WebmasterWorld Senior Member 10+ Year Member



>> Remember that you want them on your site to buy your products, not to admire the graphics.

Good Point. But don't make it too simple that they lose trust in giving away their CC details to such a site.

Habtom

BeeDeeDubbleU

10:57 am on Jun 20, 2007 (gmt 0)

WebmasterWorld Senior Member 10+ Year Member Top Contributors Of The Month



Maybe I did not explain this properly but I was not proposing that the graphics be simple. What I am saying is that the actual purchasing process should be made as simple as possible for the customers. Fancy layouts and unusual processes can confuse them.

They must be able to find what they are looking for intuitively through correct categorisation, etc. I believe that the basic OSCommerce is as good as it gets in this respect.

vincevincevince

11:20 am on Jun 20, 2007 (gmt 0)

WebmasterWorld Senior Member 10+ Year Member



Whilst you don't want a 'general purpose' artist doing the design, I believe you do want an experienced graphic designer who has a good knowledge of ecommerce and user interfaces. The right designer will give you something which both looks great and works well.

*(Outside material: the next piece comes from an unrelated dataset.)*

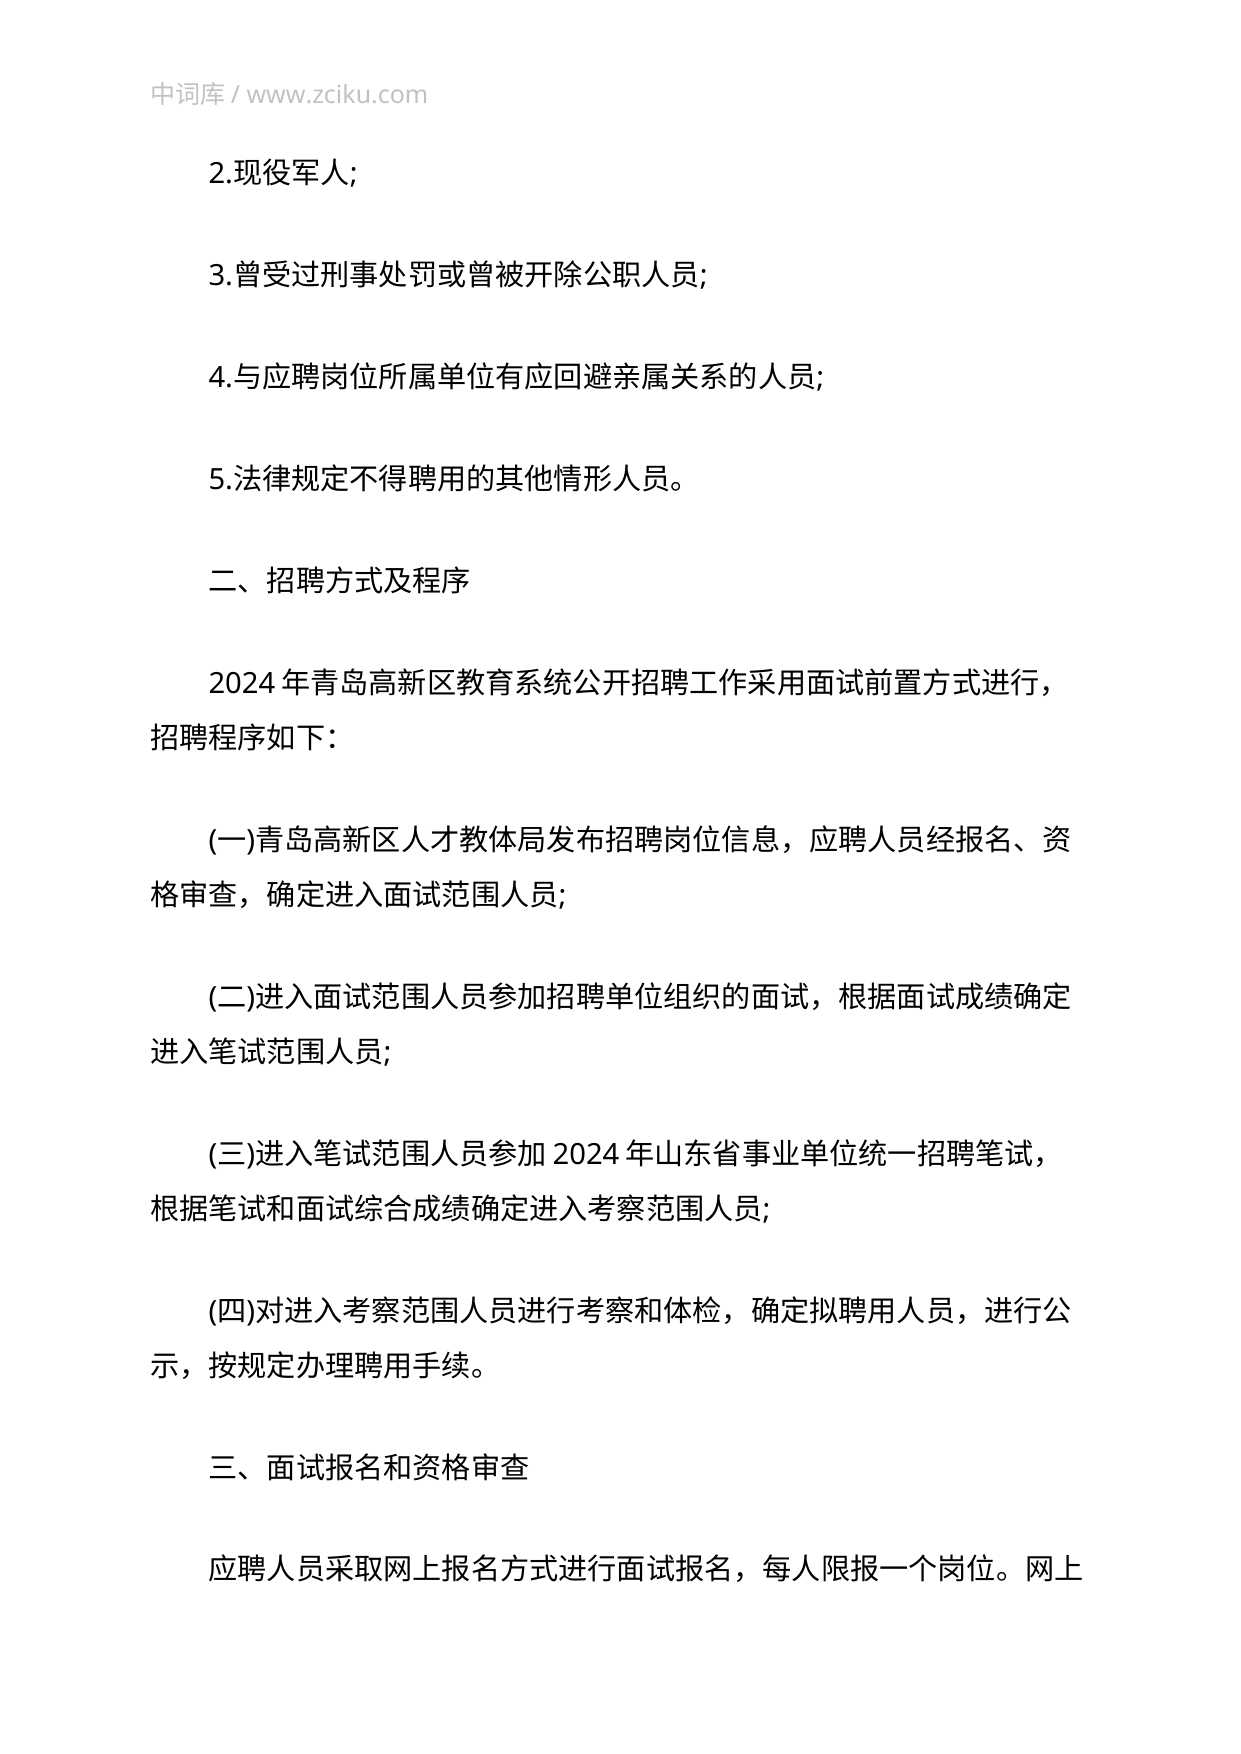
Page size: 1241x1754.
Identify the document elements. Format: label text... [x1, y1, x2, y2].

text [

You might want to look into a flash solution for a really polished store.

BeeDeeDubbleU

11:26 am on Jun 20, 2007 (gmt 0)

WebmasterWorld Senior Member 10+ Year Member Top Contributors Of The Month



You might want to look into a flash solution for a really polished store.

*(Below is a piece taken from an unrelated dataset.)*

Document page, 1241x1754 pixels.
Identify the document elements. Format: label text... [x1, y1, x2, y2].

... but not for a really search engine optimised store. ;)

lorax

1:52 pm on Jun 20, 2007 (gmt 0)

WebmasterWorld Senior Member 10+ Year Member Top Contributors Of The Month



Get a website developer with GUI and SEO experience onboard asap. Have them develop a site architecture. This will give you the navigation. Then let them work with you and your artist to develop design comps for what the GUI will look like. This way you're not sacrificing your design or your usability.

rocknbil

6:35 pm on Jun 20, 2007 (gmt 0)

WebmasterWorld Senior Member 10+ Year Member



Welcome aboard wildeyedundine . . . .

What differences can I expect between a site built by a programmer and a customized solution, if I already have an artist?

I'm a little confused by the difference between "built by a programmer" and "customized solution," so for the sake of answering will assume the first is a scratch built ordering process and the second is one that if freely available you want to customize.

What you need to do is see if there is a solution out there that does everything you need functionally and put a programmer to tweaking it to suit your needs - creating the templates, configuring the cart.

Unless your programmer is well-versed in the pitfalls of developing shopping cart software, you may wind up investing a great deal in developing an ordering process from scratch and have something that may have a lot of bugs or fall short functionally. A good programmer, however, can build it precisely to your needs, so it's a matter of time and budget (as usual.)

What you need to do is present your artist's designs to a programmer and begin seeing if the design will integrate into the ordering process. A good rule of thumb to develop by: form follows function, too often it's approached the other way around.